Ryman Auditorium, Schermerhorn Center, Shelby Bridge all Touched by Clarksville Foundry
The mark of Clarksville Foundry can be seen in various Nashville landmarks – from historic Ryman Auditorium to the Schermerhorn Symphony Center and nearby Shelby Street Pedestrian Bridge.
The Ryman Auditorium, a Nashville landmark since 1892, underwent a renovation in the early 1990s after 20 years spent vacant left the building in terrible shape. Clarksville Foundry participated in the $8.5 million renovation of the Ryman when it cast 63 stair panels for the renovation of the staircase. Using two of the remaining decorative stair panel components as patterns, the Foundry cast reproductions of the original panels used in the staircase railings and landings. The reproductions are nearly indistinguishable from the originals. The Ryman Auditorium, originally home to the Grand Ole Opry, sat vacant for after the Opry moved to a larger venue. Ryman Auditorium reopened in 1994, and in 2001 was certified a National Historic Landmark by the National Park Service. Today, it is considered one of the premier performance halls in the country.
Shelby Street Bridge
The Shelby Street Pedestrian Bridge, one of the longest pedestrian bridges in the world, spans the Cumberland River in Nashville. Originally opened in 1909, the multi-span truss bridge was admitted to the National Register of Historic Places in 1998, and underwent major refurbishment in 2003. The bridge, which includes over 700 lighting fixtures, is a dramatic feature of the Nashville nighttime skyline. Clarksville Foundry, using a design provided by its client, cast hundreds of newel post caps in two sizes for the railing. Although other production methods were available, the unusual geometry of the caps made casting them the most economical process.
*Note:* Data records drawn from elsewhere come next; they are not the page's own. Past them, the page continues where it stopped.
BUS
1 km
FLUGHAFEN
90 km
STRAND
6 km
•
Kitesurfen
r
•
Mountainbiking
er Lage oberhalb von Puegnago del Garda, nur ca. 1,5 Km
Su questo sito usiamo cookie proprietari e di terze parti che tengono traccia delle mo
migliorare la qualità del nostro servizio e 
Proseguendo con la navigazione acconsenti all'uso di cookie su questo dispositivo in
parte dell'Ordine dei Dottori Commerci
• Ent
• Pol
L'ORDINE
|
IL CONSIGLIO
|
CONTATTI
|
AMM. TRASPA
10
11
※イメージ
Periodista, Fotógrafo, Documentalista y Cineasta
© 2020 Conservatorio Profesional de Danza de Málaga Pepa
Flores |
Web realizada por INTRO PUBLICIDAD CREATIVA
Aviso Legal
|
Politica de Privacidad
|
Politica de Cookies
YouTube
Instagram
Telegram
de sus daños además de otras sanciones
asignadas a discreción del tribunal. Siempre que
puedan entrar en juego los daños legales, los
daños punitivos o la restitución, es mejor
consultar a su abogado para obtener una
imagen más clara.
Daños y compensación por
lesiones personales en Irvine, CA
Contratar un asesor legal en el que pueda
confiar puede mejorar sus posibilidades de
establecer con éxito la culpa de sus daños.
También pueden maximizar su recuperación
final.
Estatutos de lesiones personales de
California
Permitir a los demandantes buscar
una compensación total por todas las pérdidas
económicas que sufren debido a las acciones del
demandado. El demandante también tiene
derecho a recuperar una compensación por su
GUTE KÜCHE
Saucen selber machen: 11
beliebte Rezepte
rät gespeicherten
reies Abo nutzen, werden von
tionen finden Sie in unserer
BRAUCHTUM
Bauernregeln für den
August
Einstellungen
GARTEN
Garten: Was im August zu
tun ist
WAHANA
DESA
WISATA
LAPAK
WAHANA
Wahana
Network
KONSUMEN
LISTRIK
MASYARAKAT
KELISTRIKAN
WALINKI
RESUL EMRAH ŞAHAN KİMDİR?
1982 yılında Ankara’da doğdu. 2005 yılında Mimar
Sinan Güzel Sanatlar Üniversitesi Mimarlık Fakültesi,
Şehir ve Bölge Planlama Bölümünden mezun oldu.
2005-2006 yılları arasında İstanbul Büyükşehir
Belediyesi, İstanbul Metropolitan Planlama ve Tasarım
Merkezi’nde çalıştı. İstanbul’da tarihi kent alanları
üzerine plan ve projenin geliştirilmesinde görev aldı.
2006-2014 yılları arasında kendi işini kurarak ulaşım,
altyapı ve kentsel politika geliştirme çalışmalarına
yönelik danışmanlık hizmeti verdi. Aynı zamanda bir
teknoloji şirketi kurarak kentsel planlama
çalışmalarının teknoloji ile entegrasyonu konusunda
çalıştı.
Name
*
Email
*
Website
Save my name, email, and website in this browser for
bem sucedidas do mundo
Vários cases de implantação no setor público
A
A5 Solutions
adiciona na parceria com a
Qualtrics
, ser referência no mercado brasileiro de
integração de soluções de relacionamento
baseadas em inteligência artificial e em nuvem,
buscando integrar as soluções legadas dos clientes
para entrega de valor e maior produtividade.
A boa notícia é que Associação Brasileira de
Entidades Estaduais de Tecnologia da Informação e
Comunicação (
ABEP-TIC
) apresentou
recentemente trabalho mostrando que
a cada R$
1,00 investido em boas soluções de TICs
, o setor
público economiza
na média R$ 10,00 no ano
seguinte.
Schermerhorn Symphony Center
The Schermerhorn Symphony Center, home to Nashville Symphony, opened in 2006. Occupying a full city block and located in the heart of Nashville (Music City, USA), the facility boasts a public garden, enclosed by a colonnade. Numerous examples of the “World’s Fair Bench,” the award winning design of the 1939 New York World’s Fair, can be found outside the facility, nestled in the shade of the trees. Clarksville Foundry, partnering with Robinson Iron Company of Alexander City, Alabama, cast components for the benches, also known as the “Expo Bench.” The original bench design was designed by New York Parks Commissioner and Urban Planner Robert Moses for use in the 1939 World’s Fair, and the benches are still used extensively in New York City’s parks.